What if our nation’s forebears in Plymouth and Jamestown had taken up the Bible’s bias toward the last? What if we hadn’t needed the 1619 Project to retell the origin story of America from the view of the last?
“What if we hadn’t needed the 1619 Project to retell the origin story of America from the view of the last?”
And what if the church in the antebellum South hadn’t read the Bible to justify slavery? What if John Broadus, one of the founders of the Southern Baptist Theological Seminary, hadn’t defended the Confederacy as the hope of preserving civilization, thereby setting Baptists on the side of human oppressors? What if during Reconstruction after the Civil War the church had supported the “40 acres and a mule” gift of land and opportunity to freed slaves? What if in Dallas, where in the 1920s one in three of all eligible white men were members of the Ku Klux Klan, the church had stood up against white supremacy and demanded our city be a home equally for all? What if our white city fathers had not made an accommodation with Black pastors to keep the Civil Rights Movement from bringing real change instead of surface peace?
We can write a different story
Well, that was then, but this is now. Happily, we have the same chance today to make things right that we have always had. Today we can reclaim the vision of Isaiah and rename the desolate land in our city. Today we can intercede with Jesus to bring out the best for us last.

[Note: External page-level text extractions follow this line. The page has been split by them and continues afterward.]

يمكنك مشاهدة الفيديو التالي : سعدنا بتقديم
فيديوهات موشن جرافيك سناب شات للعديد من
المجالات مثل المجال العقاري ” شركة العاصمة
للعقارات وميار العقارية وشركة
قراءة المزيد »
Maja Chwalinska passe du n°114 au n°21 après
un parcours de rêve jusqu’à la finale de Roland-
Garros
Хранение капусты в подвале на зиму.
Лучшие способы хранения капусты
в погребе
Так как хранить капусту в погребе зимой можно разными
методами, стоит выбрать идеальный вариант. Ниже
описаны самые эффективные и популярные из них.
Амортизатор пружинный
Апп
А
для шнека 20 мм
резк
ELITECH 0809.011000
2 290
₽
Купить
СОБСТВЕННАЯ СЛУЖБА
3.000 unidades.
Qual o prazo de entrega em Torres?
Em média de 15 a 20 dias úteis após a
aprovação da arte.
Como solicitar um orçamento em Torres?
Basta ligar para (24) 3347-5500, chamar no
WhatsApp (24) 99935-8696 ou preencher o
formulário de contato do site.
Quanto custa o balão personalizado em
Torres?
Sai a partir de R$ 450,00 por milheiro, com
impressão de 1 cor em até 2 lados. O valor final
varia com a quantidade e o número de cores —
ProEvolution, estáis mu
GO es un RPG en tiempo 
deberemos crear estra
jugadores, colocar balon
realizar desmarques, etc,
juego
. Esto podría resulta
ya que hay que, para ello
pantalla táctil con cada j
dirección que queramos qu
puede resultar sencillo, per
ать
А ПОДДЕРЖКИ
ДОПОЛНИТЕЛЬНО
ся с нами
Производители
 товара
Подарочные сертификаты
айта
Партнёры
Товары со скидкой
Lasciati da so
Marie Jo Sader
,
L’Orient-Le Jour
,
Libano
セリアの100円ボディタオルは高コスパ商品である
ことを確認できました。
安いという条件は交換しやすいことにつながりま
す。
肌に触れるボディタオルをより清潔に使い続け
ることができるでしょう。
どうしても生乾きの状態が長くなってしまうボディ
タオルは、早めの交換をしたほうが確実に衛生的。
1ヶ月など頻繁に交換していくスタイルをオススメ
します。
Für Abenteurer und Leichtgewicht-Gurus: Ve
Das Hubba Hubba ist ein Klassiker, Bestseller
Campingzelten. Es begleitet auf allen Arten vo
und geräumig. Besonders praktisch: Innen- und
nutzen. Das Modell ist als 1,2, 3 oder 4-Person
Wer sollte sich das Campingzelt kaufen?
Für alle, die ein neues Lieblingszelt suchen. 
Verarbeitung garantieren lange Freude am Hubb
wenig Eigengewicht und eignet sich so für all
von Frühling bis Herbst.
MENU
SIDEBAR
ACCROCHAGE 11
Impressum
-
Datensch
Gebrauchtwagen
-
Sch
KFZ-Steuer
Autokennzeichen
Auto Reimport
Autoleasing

Here in Dallas, we’re finally facing up to our city’s first real accounting of how decisions were made to cut off parts of Dallas from being fruitful, neighborhoods populated by Black and Latino people. Much of the land in southern and western Dallas is still “unmarried,” to use Isaiah’s image. It is unmarried because it was cordoned off by highways built deliberately to prevent encroachment of Black neighbors into white neighborhoods. It is unmarried because of bank redlining that prevented Black renters from getting mortgages and becoming homeowners that would have built generational wealth. It is unmarried because all the landfills and dumps and toxin-producing businesses were permitted to be located there — something we never would have allowed to happen in our North Dallas neighborhoods. It is unmarried because public transportation was not linked to schools and jobs and services, because public schools and public libraries and public parks and community centers and code enforcement, and on and on, were neglected.
Even today, demography is destiny for too many in our city. The difference in male life expectancy in a two-mile stretch between the ZIP Codes 75215 in South Dallas and 75205 in Old East Dallas is 26 years.
But it doesn’t have to be that way. Things are not fixed or final. Not if the spirit of Isaiah and Mary still stirs. Not if the risen Christ is loose in our midst.
Just imagine the joy of God when all our neighborhoods are named My Delight Is in Her, and when together we taste the best wine last. If we can imagine it, we can achieve it. If we can dream it, we can become it. But it’s not just a we of you and me; it’s a we that includes the God with a bias toward the last.
George Mason serves as senior pastor of Wilshire Baptist Church in Dallas and is host of the Good God podcast. He has been active in racial and economic justice work for three decades.